At last Geoffrey was pronounced well, and yet the girl had not consented. He had no excuse for remaining longer, so with evident bad humour he consented to go.
“Miss Young,” he said, “I’m going home to-day, and I just won’t leave you here for some dirty ‘Dago’ to be grabbing at your hand and proposing to you all the time. Marry me and come away from here.”
“Geoffrey, I’m going to give you a square deal. You go home for a month, see other girls, and if you then still want to marry me, come up here and I’ll think about it.”
“I’m on, Miss Young. Say, I’ve found out your first name. It’s Claire, isn’t it? You know I used to think ‘Diana’ was a peach of a name, but ‘Claire’ beats it a mile.”
Geoffrey went home. Miss Young cried a little in the solitude of her room. Then she settled down to a half-hopeful vigil of waiting. During the first two weeks she received seven letters, each one declaring Geoffrey’s undying devotion and his firm desire to return for her. Every night she read the entire collection up to date, and wept over them, as is the manner of women beloved. Then for days she received no word. She fought this rather hopeless portent with trusting heart.
Often during the long day’s work when patients grumbled, when some ogling male became amorously persistent, when the little nurse found herself almost hating mankind, she slipped into the vacant corridor and reread one of the treasured epistles to give her faith.
The third week dragged along and the beginning of the fourth, and still she received not a word. At first she waited impatiently for each day’s mail, but finally she began to delay her call at the desk, dreading the recurrent disappointment.

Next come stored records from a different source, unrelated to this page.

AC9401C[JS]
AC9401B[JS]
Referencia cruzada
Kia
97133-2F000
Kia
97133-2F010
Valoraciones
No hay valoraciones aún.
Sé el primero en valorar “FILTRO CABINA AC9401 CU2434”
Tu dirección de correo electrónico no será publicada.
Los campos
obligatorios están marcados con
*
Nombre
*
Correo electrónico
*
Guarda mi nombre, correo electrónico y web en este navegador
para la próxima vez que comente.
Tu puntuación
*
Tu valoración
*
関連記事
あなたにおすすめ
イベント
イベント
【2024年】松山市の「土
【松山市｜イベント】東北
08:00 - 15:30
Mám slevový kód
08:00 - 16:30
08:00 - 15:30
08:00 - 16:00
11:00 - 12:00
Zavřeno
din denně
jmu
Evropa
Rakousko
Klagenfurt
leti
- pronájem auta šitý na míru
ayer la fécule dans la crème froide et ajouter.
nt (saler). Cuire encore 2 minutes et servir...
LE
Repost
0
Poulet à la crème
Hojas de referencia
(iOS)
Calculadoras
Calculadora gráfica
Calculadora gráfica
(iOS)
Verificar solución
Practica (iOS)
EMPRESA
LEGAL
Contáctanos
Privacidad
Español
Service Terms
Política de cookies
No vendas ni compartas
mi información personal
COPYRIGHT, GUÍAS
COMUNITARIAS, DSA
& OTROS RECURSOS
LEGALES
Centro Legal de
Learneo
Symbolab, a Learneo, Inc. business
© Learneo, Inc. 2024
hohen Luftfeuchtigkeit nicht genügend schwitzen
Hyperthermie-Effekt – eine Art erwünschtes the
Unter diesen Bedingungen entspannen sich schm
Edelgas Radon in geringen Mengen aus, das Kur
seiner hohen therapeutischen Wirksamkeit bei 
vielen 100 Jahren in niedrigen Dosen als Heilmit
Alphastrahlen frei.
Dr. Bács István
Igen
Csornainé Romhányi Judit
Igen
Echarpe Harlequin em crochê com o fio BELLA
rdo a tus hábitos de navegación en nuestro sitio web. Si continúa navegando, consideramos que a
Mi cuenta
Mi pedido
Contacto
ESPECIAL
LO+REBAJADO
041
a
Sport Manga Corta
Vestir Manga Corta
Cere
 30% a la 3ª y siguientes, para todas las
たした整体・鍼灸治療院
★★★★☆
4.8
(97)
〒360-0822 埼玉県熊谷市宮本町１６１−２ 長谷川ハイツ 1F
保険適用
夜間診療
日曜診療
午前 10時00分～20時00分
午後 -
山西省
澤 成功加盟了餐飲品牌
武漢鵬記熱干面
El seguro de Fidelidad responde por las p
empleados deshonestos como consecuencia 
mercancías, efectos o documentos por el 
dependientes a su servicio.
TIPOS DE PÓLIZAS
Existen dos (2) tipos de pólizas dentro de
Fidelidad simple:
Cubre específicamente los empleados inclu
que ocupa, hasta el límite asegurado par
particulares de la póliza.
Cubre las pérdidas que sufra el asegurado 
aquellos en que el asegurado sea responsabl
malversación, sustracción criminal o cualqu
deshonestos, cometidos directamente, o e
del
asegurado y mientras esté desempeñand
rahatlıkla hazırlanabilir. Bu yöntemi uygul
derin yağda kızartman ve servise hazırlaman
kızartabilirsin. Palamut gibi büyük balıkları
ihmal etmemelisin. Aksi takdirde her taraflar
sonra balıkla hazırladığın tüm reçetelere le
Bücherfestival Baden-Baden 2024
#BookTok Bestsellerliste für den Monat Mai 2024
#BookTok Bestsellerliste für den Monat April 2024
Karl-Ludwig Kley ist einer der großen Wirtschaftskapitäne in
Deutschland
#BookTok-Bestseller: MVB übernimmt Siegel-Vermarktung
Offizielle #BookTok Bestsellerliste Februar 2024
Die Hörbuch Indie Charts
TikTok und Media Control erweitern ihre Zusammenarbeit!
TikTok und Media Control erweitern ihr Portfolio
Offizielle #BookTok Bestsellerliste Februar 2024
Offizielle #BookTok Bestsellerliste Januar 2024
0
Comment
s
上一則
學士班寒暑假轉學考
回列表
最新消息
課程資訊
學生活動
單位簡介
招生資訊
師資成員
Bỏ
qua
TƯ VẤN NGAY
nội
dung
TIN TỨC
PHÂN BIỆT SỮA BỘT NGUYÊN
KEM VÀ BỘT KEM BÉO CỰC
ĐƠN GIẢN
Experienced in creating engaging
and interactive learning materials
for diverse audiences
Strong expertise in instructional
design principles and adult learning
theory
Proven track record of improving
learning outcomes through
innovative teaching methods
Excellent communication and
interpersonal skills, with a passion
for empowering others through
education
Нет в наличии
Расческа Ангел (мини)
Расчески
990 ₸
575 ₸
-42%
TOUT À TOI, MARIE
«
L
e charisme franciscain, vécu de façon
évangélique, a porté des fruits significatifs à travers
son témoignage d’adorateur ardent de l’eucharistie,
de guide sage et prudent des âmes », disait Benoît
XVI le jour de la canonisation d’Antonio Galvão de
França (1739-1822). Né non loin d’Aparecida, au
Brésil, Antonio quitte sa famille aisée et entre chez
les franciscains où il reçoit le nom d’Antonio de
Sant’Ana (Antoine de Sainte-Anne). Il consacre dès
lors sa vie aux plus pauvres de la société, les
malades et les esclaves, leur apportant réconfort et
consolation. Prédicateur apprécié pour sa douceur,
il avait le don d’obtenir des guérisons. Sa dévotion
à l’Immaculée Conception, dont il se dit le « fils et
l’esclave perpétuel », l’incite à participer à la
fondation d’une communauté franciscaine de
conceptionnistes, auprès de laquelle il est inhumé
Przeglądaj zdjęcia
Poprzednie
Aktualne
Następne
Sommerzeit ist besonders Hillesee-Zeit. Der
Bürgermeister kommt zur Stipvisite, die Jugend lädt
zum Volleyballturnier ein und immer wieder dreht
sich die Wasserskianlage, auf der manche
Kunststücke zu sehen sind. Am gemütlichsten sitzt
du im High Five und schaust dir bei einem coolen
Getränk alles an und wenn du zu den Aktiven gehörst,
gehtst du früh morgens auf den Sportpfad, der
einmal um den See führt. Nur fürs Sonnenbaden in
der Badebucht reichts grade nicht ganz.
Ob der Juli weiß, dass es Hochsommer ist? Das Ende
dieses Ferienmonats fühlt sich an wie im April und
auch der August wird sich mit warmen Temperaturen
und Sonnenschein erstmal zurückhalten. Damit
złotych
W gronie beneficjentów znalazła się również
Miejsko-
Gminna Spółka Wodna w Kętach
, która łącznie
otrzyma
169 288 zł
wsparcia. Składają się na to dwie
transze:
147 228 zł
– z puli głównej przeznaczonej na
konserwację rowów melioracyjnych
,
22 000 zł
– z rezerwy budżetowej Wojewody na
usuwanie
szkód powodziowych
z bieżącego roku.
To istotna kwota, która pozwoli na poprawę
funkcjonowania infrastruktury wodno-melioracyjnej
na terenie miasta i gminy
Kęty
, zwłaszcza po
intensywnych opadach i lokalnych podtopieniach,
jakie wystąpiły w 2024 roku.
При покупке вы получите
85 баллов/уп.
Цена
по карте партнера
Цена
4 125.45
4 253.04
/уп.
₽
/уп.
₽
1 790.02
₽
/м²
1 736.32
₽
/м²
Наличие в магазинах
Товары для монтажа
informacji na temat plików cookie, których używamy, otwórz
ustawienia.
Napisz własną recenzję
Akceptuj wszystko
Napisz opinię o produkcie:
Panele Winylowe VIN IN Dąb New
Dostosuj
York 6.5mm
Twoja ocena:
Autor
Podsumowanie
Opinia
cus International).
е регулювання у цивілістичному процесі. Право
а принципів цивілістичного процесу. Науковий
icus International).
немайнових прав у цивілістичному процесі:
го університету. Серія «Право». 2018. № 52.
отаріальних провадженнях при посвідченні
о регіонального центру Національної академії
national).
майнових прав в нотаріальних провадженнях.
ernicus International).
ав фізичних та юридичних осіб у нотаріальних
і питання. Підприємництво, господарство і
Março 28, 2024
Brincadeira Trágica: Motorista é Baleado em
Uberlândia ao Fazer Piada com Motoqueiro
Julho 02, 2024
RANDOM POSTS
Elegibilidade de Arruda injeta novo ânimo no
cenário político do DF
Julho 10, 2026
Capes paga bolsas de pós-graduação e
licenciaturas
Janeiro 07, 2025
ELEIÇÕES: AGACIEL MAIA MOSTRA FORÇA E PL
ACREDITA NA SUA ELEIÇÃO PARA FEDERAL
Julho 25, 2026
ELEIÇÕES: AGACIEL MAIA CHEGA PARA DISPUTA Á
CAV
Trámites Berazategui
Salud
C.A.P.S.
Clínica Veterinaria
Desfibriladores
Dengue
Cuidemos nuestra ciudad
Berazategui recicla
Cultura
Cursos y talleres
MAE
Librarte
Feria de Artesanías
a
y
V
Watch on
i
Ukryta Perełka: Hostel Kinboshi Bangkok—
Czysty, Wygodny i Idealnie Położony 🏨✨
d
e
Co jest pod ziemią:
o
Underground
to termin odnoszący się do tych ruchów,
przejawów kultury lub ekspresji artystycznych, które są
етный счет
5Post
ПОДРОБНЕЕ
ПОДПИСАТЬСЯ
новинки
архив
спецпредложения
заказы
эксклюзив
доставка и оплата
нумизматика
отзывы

At last one morning at breakfast she received a letter addressed in Geoffrey’s handwriting. All aflutter she slipped it into her pocket until she could be alone. But she couldn’t wait, so she tremulously tore the envelope open and read:
“My Dear Miss Young:
“I shall always regard you as a woman of the rarest good sense. You must have thought me a great fool. I think a man is hardly responsible for what he does when he is sick. I must thank you for your splendid nursing, and, furthermore, for the way in which you brought me to my senses. You see, Diana and I have made it all up again. I’m sending you a card.”